Diamond company HB Antwerp will launch rough diamonds linked to digital copies that buyers can also show off virtually and enter the metaverse in this manner. “The NFTs could eventually become worth more than the original diamonds in the real world.

For centuries, Antwerp has been known as one of the world’s leading centers for polishing rough diamonds. If it were up to HB Antwerp, a very young tech and diamond company founded two years ago, the city could soon conquer that status in the virtual world as well.

The start-up, which has just opened a brand new head office in the shadow of Antwerp Central Station, launched its new luxury brand Signum at the end of last year. With this brand, HB Antwerp wants to conquer the metaverse in the coming years: the virtual world where you not only look, but where you also really are part of it via virtual and augmented reality and can do things yourself.

Virtual luxury gnawers

Just before Christmas, Signum launched twelve digital diamonds in the shape of a cartoon rabbit. The NFTs or digital certificates of ownership linked to these virtual luxury gnawers went for more than 6,100 euros each in just three minutes.

Yet it is about much more than cashing in on the NFT hype, emphasize Shai de Toledo and Rafael Papismedov, two co-founders of HB Antwerp. “For us, this is the way to show that all the data we collect, from when the diamonds come out of the ground, is made available transparently and can be audited,” says de Toledo. “We are working with Microsoft for verification of the stones we mine in Botswana and the royalties we pay to the local government for them. The company believes so strongly in our story that it is making a film about the quantum shift in the diamond industry that we are initiating using its technology.

HB Antwerp shakes up the archetypal conservative diamond industry considerably because it controls the entire production chain. Miners, diamond processors and retailers usually work on their own account. At HB Antwerp, all those activities converge.
Through a deal with the Canadian mining company Lucara, HB Antwerp gets exclusive access to a mine in Botswana. The rough stones that are dug up there are analyzed in-house with MRI and CT scanners and then processed by a growing team of in-house polishers. All data from those intermediate steps are stored in a blockchain, a kind of digital registry. “That makes everything more transparent, and this way we avoid conflicts of interest,” de Toledo believes.

The average consumer usually finds the data from all those intermediate steps a bit boring. By using that data in the metaverse, we still found a way to commercialize them and do something cool with them.

Showing off in a video game

HB Antwerp is now preparing for the next step. In February, Signum will be selling a new series of NFTs. A little less blingbling, but linked to one of the raw stones that HB Antwerp gets delivered from Botswana.
The intention is to create digital twins this year from all the physical stones we have coming in,” Papismedov says. “We’re not going to sell separate NFTs. Anyone who purchases a raw stone from Signum will simultaneously become the owner of a digital version that can be used in the metaverse. Profits from sales will also flow back to the community in Botswana where our mine is operated.

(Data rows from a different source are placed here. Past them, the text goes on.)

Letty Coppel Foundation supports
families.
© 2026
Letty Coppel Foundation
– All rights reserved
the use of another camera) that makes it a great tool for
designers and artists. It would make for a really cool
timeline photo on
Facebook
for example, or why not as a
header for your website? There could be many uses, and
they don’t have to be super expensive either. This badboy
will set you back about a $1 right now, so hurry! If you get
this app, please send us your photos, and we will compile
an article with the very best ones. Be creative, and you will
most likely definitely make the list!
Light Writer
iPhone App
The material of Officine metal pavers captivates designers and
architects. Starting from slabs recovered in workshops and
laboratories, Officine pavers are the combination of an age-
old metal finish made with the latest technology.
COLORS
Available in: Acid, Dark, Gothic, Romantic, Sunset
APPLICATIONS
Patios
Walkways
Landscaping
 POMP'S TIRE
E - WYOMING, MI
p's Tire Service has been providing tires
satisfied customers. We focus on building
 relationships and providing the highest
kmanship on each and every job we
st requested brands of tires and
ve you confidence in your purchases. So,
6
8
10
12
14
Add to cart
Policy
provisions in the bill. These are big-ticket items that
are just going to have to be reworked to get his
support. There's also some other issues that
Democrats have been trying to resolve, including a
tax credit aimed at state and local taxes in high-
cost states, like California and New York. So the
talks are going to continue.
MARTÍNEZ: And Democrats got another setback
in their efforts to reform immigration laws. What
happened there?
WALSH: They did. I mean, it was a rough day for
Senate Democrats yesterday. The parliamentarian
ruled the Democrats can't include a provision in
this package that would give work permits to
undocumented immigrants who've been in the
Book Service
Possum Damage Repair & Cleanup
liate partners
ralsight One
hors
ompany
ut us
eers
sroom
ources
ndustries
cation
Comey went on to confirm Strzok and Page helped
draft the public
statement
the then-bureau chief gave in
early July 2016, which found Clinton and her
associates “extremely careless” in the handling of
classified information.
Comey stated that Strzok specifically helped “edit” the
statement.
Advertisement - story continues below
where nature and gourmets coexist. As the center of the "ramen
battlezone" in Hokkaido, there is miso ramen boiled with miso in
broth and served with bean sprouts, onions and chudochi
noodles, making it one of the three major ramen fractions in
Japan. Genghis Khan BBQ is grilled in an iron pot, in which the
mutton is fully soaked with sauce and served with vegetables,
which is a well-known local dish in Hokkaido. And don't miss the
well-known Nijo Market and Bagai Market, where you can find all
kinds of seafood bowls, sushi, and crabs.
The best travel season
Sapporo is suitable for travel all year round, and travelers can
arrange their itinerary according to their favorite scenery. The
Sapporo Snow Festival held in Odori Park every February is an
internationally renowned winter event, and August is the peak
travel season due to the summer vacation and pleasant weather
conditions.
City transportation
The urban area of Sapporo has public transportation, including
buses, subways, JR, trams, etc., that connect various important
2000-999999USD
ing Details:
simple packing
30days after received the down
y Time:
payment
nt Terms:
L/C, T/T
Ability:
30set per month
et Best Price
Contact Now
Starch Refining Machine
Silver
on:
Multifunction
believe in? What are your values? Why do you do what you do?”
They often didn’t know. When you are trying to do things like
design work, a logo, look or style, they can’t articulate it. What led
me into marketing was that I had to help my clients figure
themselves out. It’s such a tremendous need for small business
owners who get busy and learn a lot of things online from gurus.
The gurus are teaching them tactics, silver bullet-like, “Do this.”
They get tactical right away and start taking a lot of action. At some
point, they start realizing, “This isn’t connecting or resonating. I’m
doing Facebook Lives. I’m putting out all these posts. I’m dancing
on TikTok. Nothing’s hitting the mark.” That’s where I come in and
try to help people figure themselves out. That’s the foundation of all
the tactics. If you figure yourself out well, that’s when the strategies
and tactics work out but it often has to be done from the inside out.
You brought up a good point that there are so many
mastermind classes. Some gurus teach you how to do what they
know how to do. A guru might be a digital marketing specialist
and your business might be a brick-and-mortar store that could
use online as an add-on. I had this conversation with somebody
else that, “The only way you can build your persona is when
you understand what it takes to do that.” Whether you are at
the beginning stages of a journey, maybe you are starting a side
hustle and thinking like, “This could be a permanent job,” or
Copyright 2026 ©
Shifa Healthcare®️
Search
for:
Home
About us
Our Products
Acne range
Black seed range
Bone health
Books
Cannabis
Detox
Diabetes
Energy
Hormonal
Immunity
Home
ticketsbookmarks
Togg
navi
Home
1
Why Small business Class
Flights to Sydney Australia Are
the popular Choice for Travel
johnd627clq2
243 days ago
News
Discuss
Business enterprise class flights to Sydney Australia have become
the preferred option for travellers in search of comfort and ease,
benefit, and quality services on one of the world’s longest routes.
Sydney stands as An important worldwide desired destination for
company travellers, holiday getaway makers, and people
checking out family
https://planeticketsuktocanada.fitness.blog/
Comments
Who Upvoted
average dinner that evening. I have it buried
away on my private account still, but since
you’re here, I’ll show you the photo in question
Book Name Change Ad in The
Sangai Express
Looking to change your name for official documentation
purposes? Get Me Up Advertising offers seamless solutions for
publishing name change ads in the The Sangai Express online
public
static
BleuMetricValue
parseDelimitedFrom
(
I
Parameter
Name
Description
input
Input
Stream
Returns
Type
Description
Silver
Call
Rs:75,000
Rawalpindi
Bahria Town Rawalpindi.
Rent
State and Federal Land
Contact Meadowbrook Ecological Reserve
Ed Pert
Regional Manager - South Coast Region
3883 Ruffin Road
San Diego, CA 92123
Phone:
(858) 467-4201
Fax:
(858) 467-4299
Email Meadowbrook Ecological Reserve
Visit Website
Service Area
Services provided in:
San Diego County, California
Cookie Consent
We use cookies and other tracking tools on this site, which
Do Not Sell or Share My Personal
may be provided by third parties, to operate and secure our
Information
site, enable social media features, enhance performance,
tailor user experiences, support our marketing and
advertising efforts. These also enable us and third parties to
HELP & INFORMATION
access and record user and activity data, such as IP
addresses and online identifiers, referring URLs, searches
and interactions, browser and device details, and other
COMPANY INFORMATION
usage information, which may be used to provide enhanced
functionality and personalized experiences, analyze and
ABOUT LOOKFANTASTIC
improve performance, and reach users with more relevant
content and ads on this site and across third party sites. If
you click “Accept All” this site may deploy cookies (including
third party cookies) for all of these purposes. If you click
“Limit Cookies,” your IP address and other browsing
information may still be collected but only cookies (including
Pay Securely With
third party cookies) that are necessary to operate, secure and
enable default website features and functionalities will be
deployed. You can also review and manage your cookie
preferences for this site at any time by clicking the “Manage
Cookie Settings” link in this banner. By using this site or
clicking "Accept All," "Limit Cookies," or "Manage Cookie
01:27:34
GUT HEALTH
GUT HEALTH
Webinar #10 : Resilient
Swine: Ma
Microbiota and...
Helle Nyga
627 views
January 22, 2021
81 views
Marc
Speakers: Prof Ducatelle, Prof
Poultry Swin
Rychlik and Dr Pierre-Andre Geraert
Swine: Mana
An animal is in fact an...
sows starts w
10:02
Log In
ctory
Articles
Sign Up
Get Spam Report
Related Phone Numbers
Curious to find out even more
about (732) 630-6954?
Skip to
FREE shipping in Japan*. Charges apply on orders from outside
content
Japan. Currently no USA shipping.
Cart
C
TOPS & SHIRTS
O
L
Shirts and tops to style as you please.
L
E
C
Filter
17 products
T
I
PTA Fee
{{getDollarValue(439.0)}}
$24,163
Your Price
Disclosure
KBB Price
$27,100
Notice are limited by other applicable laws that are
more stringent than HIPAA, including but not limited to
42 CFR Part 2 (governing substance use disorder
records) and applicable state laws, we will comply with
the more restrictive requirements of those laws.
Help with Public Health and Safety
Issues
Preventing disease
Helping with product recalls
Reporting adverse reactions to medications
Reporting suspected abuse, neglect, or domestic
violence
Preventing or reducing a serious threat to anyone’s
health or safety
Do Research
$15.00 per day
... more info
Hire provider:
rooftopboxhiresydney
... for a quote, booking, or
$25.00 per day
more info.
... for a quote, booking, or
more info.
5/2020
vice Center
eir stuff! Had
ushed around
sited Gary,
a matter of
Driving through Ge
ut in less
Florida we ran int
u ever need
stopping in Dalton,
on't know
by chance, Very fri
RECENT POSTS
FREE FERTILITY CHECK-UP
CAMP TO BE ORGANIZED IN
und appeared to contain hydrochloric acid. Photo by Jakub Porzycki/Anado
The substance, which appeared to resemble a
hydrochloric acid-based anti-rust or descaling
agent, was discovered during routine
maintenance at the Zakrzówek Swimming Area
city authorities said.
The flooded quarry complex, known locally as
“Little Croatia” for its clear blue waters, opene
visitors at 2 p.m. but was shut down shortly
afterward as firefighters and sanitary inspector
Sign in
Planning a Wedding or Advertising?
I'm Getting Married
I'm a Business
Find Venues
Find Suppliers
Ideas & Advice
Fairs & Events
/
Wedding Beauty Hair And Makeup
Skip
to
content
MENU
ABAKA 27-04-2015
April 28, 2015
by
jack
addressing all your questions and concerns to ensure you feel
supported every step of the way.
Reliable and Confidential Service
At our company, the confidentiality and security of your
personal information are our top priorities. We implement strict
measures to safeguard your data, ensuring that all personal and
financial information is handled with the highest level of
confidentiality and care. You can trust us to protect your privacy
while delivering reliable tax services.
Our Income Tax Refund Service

The digital strategy should help tap into a new audience. “The customers who are showing interest are not the traditional buyers who will pay 300,000 euros for a Cartier ring,” says Papismedov. “They are often people who didn’t want to buy before because they couldn’t find out enough about the diamond’s origin. Thanks to the twin NFTs, we can digitally connect those end users with the producers in Botswana.

By linking the rough stones to NFTs, buying a diamond should also become a real experience, de Toledo adds. “In that respect, there are enormous possibilities. I was only too happy to hear this week that Microsoft was acquiring the gaming company Activision Blizzard and wants to play a major role in the metaverse.

If a customer soon wants to show off seven virtual diamonds in a video game, we can customize them for them. Just as for physical diamonds, we can analyze together with him the NFTs linked to rough stones and cut them virtually as he wishes. In doing so, we want to guarantee the same quality as in the real world. Finding the right digital developers who are able to do this is one of our biggest challenges.

Customers interested only in the physical diamonds can sell the digital NFT twins themselves on a secondary market. Just because there are so many uses for digital bling to be thought of in the metaverse, those NFTs will rise sharply in value over time, de Toledo predicts. “The prices of digital stones will be as high or even higher than their physical counterparts.

Capital increase

You cannot accuse HB Antwerp, which has 107 employees, of a lack of ambition. The company closed 2021 with a turnover of just under 150 million euros and is aiming for 265 million for this year.
Because major luxury brands such as Louis Vuitton, Chanel, Hermès and Dior are becoming increasingly prominent as jewelers, HB Antwerp hopes to push that turnover toward 1 billion within three years.

But this rapid growth costs a lot of money. “That is why we are preparing a capital increase. We are talking to potential investors in New York and hope to complete the operation within six months.”